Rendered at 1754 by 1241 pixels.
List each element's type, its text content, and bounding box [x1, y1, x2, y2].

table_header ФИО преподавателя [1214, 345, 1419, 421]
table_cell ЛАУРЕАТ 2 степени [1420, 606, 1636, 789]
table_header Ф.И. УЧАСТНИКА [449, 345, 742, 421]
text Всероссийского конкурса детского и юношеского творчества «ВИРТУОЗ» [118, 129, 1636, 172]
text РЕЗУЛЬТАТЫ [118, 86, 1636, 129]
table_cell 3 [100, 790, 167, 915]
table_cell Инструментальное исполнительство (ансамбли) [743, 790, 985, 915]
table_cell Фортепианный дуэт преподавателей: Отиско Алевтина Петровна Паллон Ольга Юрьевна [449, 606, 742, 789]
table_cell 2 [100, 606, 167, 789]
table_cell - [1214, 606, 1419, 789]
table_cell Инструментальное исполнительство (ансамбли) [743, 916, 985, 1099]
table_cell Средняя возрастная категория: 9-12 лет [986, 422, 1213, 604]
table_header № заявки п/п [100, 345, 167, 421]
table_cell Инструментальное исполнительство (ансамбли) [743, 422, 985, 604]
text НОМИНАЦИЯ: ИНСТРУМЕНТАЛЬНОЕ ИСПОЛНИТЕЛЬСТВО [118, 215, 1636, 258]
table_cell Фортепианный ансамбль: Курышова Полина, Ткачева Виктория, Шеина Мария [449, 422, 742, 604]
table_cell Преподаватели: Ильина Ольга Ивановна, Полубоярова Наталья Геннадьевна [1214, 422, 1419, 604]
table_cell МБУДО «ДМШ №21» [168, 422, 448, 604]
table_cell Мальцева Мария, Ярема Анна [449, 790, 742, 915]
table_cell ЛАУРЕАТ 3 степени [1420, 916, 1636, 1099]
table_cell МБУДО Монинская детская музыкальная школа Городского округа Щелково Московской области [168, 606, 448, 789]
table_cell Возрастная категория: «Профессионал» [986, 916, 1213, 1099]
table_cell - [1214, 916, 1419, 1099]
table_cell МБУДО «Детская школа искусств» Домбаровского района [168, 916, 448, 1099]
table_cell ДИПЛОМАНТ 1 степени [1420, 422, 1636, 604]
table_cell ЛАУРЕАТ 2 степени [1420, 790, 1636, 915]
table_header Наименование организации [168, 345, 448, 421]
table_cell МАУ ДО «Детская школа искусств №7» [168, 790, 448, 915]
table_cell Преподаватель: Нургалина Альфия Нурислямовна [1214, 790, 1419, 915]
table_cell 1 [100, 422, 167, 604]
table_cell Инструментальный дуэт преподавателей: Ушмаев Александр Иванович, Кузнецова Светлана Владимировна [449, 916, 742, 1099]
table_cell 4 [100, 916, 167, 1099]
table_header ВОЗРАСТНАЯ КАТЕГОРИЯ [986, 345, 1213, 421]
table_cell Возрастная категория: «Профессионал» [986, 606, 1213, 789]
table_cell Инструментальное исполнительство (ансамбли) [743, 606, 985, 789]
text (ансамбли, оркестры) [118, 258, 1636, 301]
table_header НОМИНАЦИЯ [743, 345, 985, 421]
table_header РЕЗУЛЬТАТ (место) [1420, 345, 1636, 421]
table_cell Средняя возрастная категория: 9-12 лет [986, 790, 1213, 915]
============================================================
• **WHAT YOU SHOULD DO**
Convert every line of the entries above into a Markdown table with two columns, Index for the row number and Content for the line itself, omitting blank lines.

• **REPLY TO THE EXERCISE**
| Index | Content |
|---|---|
| 1 | Rendered at 1754 by 1241 pixels. |
| 2 | List each element's type, its text content, and bounding box [x1, y1, x2, y2]. |
| 3 | table_header ФИО преподавателя [1214, 345, 1419, 421] |
| 4 | table_cell ЛАУРЕАТ 2 степени [1420, 606, 1636, 789] |
| 5 | table_header Ф.И. УЧАСТНИКА [449, 345, 742, 421] |
| 6 | text Всероссийского конкурса детского и юношеского творчества «ВИРТУОЗ» [118, 129, 1636, 172] |
| 7 | text РЕЗУЛЬТАТЫ [118, 86, 1636, 129] |
| 8 | table_cell 3 [100, 790, 167, 915] |
| 9 | table_cell Инструментальное исполнительство (ансамбли) [743, 790, 985, 915] |
| 10 | table_cell Фортепианный дуэт преподавателей: Отиско Алевтина Петровна Паллон Ольга Юрьевна [449, 606, 742, 789] |
| 11 | table_cell 2 [100, 606, 167, 789] |
| 12 | table_cell - [1214, 606, 1419, 789] |
| 13 | table_cell Инструментальное исполнительство (ансамбли) [743, 916, 985, 1099] |
| 14 | table_cell Средняя возрастная категория: 9-12 лет [986, 422, 1213, 604] |
| 15 | table_header № заявки п/п [100, 345, 167, 421] |
| 16 | table_cell Инструментальное исполнительство (ансамбли) [743, 422, 985, 604] |
| 17 | text НОМИНАЦИЯ: ИНСТРУМЕНТАЛЬНОЕ ИСПОЛНИТЕЛЬСТВО [118, 215, 1636, 258] |
| 18 | table_cell Фортепианный ансамбль: Курышова Полина, Ткачева Виктория, Шеина Мария [449, 422, 742, 604] |
| 19 | table_cell Преподаватели: Ильина Ольга Ивановна, Полубоярова Наталья Геннадьевна [1214, 422, 1419, 604] |
| 20 | table_cell МБУДО «ДМШ №21» [168, 422, 448, 604] |
| 21 | table_cell Мальцева Мария, Ярема Анна [449, 790, 742, 915] |
| 22 | table_cell ЛАУРЕАТ 3 степени [1420, 916, 1636, 1099] |
| 23 | table_cell МБУДО Монинская детская музыкальная школа Городского округа Щелково Московской области [168, 606, 448, 789] |
| 24 | table_cell Возрастная категория: «Профессионал» [986, 916, 1213, 1099] |
| 25 | table_cell - [1214, 916, 1419, 1099] |
| 26 | table_cell МБУДО «Детская школа искусств» Домбаровского района [168, 916, 448, 1099] |
| 27 | table_cell ДИПЛОМАНТ 1 степени [1420, 422, 1636, 604] |
| 28 | table_cell ЛАУРЕАТ 2 степени [1420, 790, 1636, 915] |
| 29 | table_header Наименование организации [168, 345, 448, 421] |
| 30 | table_cell МАУ ДО «Детская школа искусств №7» [168, 790, 448, 915] |
| 31 | table_cell Преподаватель: Нургалина Альфия Нурислямовна [1214, 790, 1419, 915] |
| 32 | table_cell 1 [100, 422, 167, 604] |
| 33 | table_cell Инструментальный дуэт преподавателей: Ушмаев Александр Иванович, Кузнецова Светлана Владимировна [449, 916, 742, 1099] |
| 34 | table_cell 4 [100, 916, 167, 1099] |
| 35 | table_header ВОЗРАСТНАЯ КАТЕГОРИЯ [986, 345, 1213, 421] |
| 36 | table_cell Возрастная категория: «Профессионал» [986, 606, 1213, 789] |
| 37 | table_cell Инструментальное исполнительство (ансамбли) [743, 606, 985, 789] |
| 38 | text (ансамбли, оркестры) [118, 258, 1636, 301] |
| 39 | table_header НОМИНАЦИЯ [743, 345, 985, 421] |
| 40 | table_header РЕЗУЛЬТАТ (место) [1420, 345, 1636, 421] |
| 41 | table_cell Средняя возрастная категория: 9-12 лет [986, 790, 1213, 915] |